____ Data shown

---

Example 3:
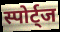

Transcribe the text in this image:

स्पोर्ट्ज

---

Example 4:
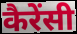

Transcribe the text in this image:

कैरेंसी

________

> _What you need to do_:
Every entry above needs to be duplicated exactly, without its images.

> _Exercise output_:
---

Example 3:

Transcribe the text in this image:

स्पोर्ट्ज

---

Example 4:

Transcribe the text in this image:

कैरेंसी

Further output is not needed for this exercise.